07/06/2019
Por Anna Muylaert
Em 1991, quando veio à tona o caso do estupro de Mike Tyson contra Desirée Washington, todo mundo teve a mesma reação, inclusive eu: “Mas como assim? A menina sai com o cara, sobe pro quarto dele e depois vem acusá-lo de estupro?“ Naquele momento, o senso comum entendia que, se a pessoa ajoelhou, era obrigada a rezar. Mas o advogado da vítima, conseguiu mudar o rumo das coisas.
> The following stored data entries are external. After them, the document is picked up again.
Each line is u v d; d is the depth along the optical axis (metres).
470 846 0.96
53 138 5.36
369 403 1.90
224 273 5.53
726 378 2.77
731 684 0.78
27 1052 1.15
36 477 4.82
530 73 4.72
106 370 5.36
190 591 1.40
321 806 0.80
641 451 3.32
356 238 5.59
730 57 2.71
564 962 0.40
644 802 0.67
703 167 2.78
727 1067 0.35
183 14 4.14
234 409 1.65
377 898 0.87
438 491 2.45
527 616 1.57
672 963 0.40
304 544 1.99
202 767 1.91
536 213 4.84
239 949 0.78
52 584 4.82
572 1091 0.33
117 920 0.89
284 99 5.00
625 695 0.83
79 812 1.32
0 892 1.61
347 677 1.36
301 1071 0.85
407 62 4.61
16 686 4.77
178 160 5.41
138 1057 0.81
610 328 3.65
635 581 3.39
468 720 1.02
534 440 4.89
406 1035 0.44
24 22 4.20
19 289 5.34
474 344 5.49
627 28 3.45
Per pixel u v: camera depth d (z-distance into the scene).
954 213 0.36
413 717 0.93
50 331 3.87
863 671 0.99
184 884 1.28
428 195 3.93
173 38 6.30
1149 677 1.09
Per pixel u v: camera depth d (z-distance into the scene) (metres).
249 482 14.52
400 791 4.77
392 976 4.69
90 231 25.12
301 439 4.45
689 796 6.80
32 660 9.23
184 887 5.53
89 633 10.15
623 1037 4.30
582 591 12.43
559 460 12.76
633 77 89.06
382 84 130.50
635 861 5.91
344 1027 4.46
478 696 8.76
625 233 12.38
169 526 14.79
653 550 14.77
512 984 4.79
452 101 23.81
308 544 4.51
Ele mostrou para o júri que a mulher pode sim sair, jantar, querer, subir para o quarto e mesmo assim, tem o direito de na hora H, desistir. Ao mesmo tempo, ele convenceu o júri e a opinião pública de que o homem pode sair, jantar, paquerar, beijar e mesmo assim não tem o direito de fazer sexo forçado, ou seja, estupro. O caso foi ganho pra ela, Tyson foi pra cadeia e o mundo mudou… um pouco.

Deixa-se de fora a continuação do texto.